* _ENTRIES SUPPLIED_:
Start of Block

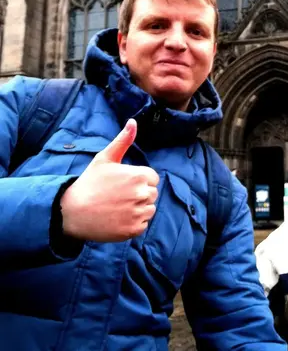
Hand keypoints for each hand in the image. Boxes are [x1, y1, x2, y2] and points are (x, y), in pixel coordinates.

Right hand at [60, 119, 159, 241]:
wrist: (71, 212)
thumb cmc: (89, 182)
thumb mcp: (105, 158)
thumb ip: (123, 140)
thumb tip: (133, 122)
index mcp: (139, 176)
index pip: (152, 178)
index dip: (138, 180)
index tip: (122, 184)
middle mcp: (142, 194)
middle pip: (152, 194)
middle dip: (139, 194)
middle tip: (118, 196)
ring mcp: (138, 213)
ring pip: (149, 209)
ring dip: (138, 209)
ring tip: (117, 207)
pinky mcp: (133, 230)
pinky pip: (143, 225)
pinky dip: (133, 223)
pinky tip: (117, 219)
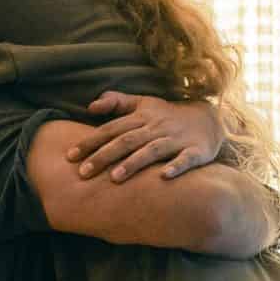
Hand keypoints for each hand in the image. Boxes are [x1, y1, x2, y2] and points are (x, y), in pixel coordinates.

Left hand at [66, 92, 223, 182]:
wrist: (209, 120)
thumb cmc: (168, 115)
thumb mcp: (144, 104)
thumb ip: (117, 102)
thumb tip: (90, 105)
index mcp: (142, 117)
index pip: (111, 129)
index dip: (90, 141)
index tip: (70, 156)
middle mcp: (156, 128)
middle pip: (126, 141)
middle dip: (104, 156)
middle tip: (83, 173)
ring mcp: (176, 140)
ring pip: (152, 151)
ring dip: (133, 163)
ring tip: (114, 178)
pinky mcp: (196, 151)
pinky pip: (186, 160)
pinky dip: (176, 167)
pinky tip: (163, 177)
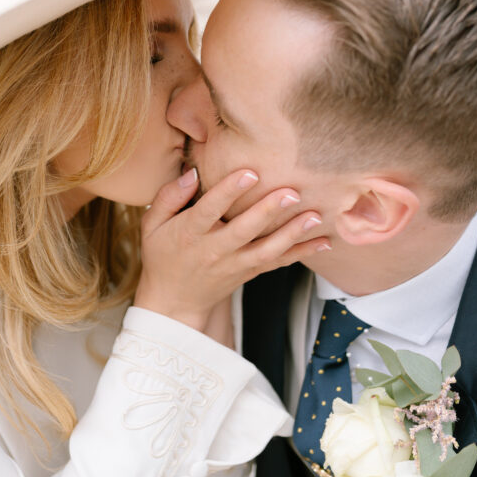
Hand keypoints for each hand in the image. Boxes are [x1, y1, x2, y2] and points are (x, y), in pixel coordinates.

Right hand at [134, 167, 329, 333]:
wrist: (174, 303)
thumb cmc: (163, 256)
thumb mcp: (152, 224)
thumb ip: (169, 196)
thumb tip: (192, 173)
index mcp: (189, 234)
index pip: (209, 211)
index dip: (228, 192)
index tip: (249, 173)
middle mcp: (214, 250)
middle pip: (243, 231)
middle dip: (268, 211)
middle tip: (291, 192)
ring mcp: (235, 264)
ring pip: (266, 250)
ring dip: (292, 233)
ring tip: (314, 216)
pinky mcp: (249, 273)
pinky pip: (277, 263)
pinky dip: (301, 253)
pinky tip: (324, 242)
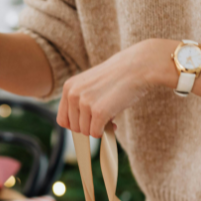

End of Block

* _WORK ORDER_: Without including any picture, restate every entry above exactly.

* _PROBLEM SOLUTION_:
Hand keypoints for each hand in the image. Boxes are [x1, y1, x2, y2] and points are (x, y), in pixel coordinates.

Right hand at [60, 119, 159, 241]:
wrist: (71, 212)
thumb cmc: (89, 182)
thumb mcp: (105, 158)
thumb ip: (123, 140)
thumb tip: (133, 122)
index mcp: (139, 176)
index pip: (152, 178)
index dip: (138, 180)
index tip: (122, 184)
middle mcp: (142, 194)
middle pip: (152, 194)
middle dip: (139, 194)
middle tip: (118, 196)
ring mcp: (138, 213)
ring pip: (149, 209)
ring dip: (138, 209)
ring tip: (117, 207)
pinky mcp: (133, 230)
pinky pip: (143, 225)
pinky dip: (133, 223)
pinky tip: (117, 219)
Hand keypoints for each hand in the image. Boxes are [x1, y1, x2, y2] and points are (x, y), in pixel coordinates.

Left hand at [66, 92, 223, 182]:
wrist: (209, 120)
thumb cmc: (168, 115)
thumb mcp: (144, 104)
thumb ip: (117, 102)
thumb tip: (90, 105)
index mcp: (142, 117)
index pip: (111, 129)
index dip: (90, 141)
index tip: (70, 156)
middle mcp: (156, 128)
middle pip: (126, 141)
middle dip: (104, 156)
middle tip: (83, 173)
ring mcp: (176, 140)
ring pip: (152, 151)
ring dip: (133, 163)
ring tip: (114, 178)
pinky mcp: (196, 151)
pinky pip: (186, 160)
pinky dip: (176, 167)
pinky tip: (163, 177)
Hand keypoints for each hand in the image. Boxes are [x1, y1, x2, y2] and points are (x, y), in pixel coordinates.

Right hand at [134, 167, 329, 333]:
wrist: (174, 303)
thumb cmc: (163, 256)
thumb mcp: (152, 224)
thumb ip: (169, 196)
thumb tip: (192, 173)
index mcp: (189, 234)
index pip: (209, 211)
index dip: (228, 192)
index tip: (249, 173)
middle mcp: (214, 250)
middle pip: (243, 231)
middle dip: (268, 211)
middle tip: (291, 192)
ring mcp: (235, 264)
ring pip: (266, 250)
ring dip: (292, 233)
ring tip: (314, 216)
pinky mcp: (249, 273)
pinky pip: (277, 263)
pinky dip: (301, 253)
pinky tip: (324, 242)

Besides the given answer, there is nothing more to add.